Guillem Jover writes ("Re: Bug#1130119: dpkg-source newly rejects unfinalised 
changelogs"):
> Because this was unintentional, I've prepared a minimal change to
> solve this for now, which I'll include in 1.23.8. Change attached.

Thanks.

> But

I wrote some point-by-point responses but I agree that we should talk
about the design questions properly.

I hope you will forgive a long and rather discursive reply.


I'm going to use the term "unfinalised" for the abstract concept of
changelog, or changelog-derived information, relating to a version
which is stitll in preparation.  Ie what in dgit.git is represented by
a changelog entry without a trailer line, and what dch likes to
represent by replacing the target with UNRELEASED.

Unfinalised changelogs have a variety of useful properties: they can
allow builds of pre-release packages to be distinguished (ideally, in
their version number); they can prevent accidental confusion between
unreleased and released software; indeed they can prevent
unintentional release.  I think this is common ground.

(In principle some of these purposes might be solved by use of git tag
information, without changing the tree.  Some other ecosystems and
upstreams work this way.  But git is not available everywhere in
Debian, git tags aren't reliably conveyed by git, and we generally
think that the output of a package build should depend only on the
tree and not on git objects/refs.  So I'm going to assume that we are
going to keep representing this information in-tree, in
debian/changelog.)

The unfinalisedness of the changelog starts out as text in the
changelog file.  It is then converted by various machinery (mostly in
dpkg-dev) to deb822 metadata in .changes etc.

We have two nearly separate questions to answer.

1. What syntax/format should we use in debian/changelog; and therefore
   what information should be present about the unreleased code.

2. What metadata values should be eppear at various stages.

In d/changelog, we *do* want the target suite, because that's a
property of the branch so ought to be changed explicitly.

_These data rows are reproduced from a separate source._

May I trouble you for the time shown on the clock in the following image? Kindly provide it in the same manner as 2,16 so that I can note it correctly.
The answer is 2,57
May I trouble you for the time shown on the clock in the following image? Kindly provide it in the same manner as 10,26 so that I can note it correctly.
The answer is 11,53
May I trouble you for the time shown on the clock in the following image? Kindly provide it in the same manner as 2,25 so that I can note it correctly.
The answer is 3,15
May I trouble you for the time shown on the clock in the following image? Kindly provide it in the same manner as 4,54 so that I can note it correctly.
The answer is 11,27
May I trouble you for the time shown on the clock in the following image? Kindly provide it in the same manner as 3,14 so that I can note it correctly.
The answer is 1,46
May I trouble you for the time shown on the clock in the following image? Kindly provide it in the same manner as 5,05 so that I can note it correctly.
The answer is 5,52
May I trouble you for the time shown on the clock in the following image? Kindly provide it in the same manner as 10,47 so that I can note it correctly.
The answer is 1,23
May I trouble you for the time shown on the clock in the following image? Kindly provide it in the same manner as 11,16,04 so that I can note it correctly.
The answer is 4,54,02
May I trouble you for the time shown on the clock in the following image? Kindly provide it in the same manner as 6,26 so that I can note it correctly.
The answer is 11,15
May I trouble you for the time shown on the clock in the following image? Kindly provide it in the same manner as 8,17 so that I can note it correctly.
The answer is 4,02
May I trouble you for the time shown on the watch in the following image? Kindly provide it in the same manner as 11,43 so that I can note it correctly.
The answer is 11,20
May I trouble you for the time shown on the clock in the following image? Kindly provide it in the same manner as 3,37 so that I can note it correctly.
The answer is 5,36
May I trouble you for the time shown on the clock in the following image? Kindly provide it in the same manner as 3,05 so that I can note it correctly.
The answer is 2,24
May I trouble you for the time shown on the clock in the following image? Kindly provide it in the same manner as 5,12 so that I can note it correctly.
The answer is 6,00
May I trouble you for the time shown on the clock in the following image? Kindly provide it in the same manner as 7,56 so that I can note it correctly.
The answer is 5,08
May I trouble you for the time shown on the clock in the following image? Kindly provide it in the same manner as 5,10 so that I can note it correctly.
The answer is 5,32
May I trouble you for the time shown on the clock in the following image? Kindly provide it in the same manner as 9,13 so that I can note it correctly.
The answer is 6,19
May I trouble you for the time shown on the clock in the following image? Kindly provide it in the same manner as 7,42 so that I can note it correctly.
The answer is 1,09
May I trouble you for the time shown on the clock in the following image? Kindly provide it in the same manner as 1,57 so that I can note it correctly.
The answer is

We want *some* version number information; either "based on <previous
version>" or "prospective <new version>" would do.  Otherwise we can't
build sensible binaries from the in-development codebase.

Do we want any changed-by name/address?  We *could* name the person
doing the administrative work on the changelog.  Often, this is the
person who did the previous release - the new changelog entry is part
of routine post-release work.  Sometimes this is done by the first
person to make a post-release change.  But in neither case is this
really truthful.  Subsequent substantive changes will typically be
done by someone else.  ("Personal data shall be accurate".)

Taking a step back: what does changed-by really mean?  In a release,
it is always the person deciding upon and preparing the release.
(That might be different to a sponsor who signs it.)  Ie, the person
primarily responsible for the technical judgement that this code
should be released now.  That's how we use the changelog trailer in a
released version and it's how all the downstream tooling interprets
it.  It's *the human who made the release*.

An unreleased version *doesn't have a releaser*!  No human has made
the release because it's not a release.  Putting someone's name in
there to satisfy some tooling that demands that all code it works with
must have "someone who released it" is simply wrong.  The code *isn't
released* and programs that expects to be able to work with unreleased
software should not be demanding that some dummy human name is
inserted as the notional releaser.

Likewise, any date we put in the changelog is largely meaningless.
It certainly quickly gets out of date, in most workflows.  At least
there aren't data protection problems with including a wrong date, so
we could do that if we felt it convenient.

So I think an unfinalised debian/changelog file:

 - should *not* contain the information that is normally in tthe trailer;
 - *should* contain the target suite.

That is precisely what the traditional (Emacs mode, pre-dch)
unfinalised changelog format contains.


Now on to metadata (typically, in deb822 form).  I think we actually
have two kinds of systems that need to deal with changelog metadata.

1. Things that build source and binary packages, including local test
builds, Salsa CI, and so on;  2. software maintaining a repository of
releases (ftp.debian.org, dgit-repos, tag2upload).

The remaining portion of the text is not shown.